Now, hiding out in his car, he looked at his watch every few minutes until the half hour was reached, and then he drove back to the Morgansterns’ street, where other cars were already parked near their house. He recognized Ned and Lizzie Gilbert’s SUV, the environment-friendly Prius that belonged to the Jordans. Just a few old friends, as Sybil had promised in that cajoling telephone call. She had been Bee’s oldest and closest friend, and she and Henry were like sturdy bookends of support throughout her illness and ever since.
“Edward, we
miss
you,” she’d practically wailed on the phone, and he realized that he had been missing them, too, all these months, or at least the ordinary business of a communal life, of breaking bread with friends, and talking about politics and movies and neighborhood gossip.
So he grabbed the bottle of Chardonnay that had rolled around the floor of the passenger side while he drove, and went
inside and accepted the minor clamor at his arrival, the velvet skim of the women’s cheeks, the hearty grasps and back-patting of the men. But if they spoke of Bee, he believed he would not be able to bear it, and if they didn’t, it might be equally terrible.

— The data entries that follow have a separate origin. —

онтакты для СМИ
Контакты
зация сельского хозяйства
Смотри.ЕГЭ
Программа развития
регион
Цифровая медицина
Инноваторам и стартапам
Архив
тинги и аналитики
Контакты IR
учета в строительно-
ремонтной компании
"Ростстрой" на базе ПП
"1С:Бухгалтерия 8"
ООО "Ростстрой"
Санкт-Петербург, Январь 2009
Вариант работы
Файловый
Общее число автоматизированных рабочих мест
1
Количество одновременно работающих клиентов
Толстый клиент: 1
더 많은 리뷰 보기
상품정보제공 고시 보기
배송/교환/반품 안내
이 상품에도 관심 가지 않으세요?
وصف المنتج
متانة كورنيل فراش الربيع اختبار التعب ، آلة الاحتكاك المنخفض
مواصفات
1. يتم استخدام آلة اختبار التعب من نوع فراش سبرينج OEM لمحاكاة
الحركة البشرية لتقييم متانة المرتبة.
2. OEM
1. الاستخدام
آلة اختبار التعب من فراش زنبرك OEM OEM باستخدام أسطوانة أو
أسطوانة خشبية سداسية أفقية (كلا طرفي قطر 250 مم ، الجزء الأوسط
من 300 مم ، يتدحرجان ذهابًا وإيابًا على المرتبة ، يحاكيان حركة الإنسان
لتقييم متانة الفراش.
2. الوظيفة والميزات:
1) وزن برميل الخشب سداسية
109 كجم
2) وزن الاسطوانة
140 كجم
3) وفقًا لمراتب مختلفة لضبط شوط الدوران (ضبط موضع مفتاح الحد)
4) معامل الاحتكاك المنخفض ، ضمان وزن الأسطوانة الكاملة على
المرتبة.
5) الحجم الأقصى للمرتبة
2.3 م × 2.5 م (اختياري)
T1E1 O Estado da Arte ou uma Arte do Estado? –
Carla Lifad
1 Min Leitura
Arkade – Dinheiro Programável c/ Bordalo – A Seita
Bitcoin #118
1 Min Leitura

The recently dead were such a social menace. Their absence was as aggressive as the loudest voice in a room. You could not speak of them without sorrow, or ignore them without shame and even trepidation. They ruined the natural flow of conversation and the pleasurable balance of coupledom. It had been tolerable somehow during that unreal but official period of mourning, when they’d all come to him with their casseroles and consolation. But tonight was a kind of debut, or at least a reentry into the real world. Edward was on his own now; he would be the extra man in the room, the odd number at the table.
But when he glanced into the dining room, he saw that the gleaming Parsons table had been set for ten; its symmetry was shocking. And then the doorbell rang and Henry was greeting a woman Edward had never seen before. She’d come alone—the door was shut firmly behind her—and she carried a large ferny, foil-wrapped plant, which Henry took from her, along with her coat and trailing scarf, and he staggered a little under the awkward burden. Edward didn’t offer to help, his automatic inclination, because he didn’t want to be introduced to this stranger in the entry. It was only a fix-up, after all, and he felt the awful thrill of Sybil’s betrayal.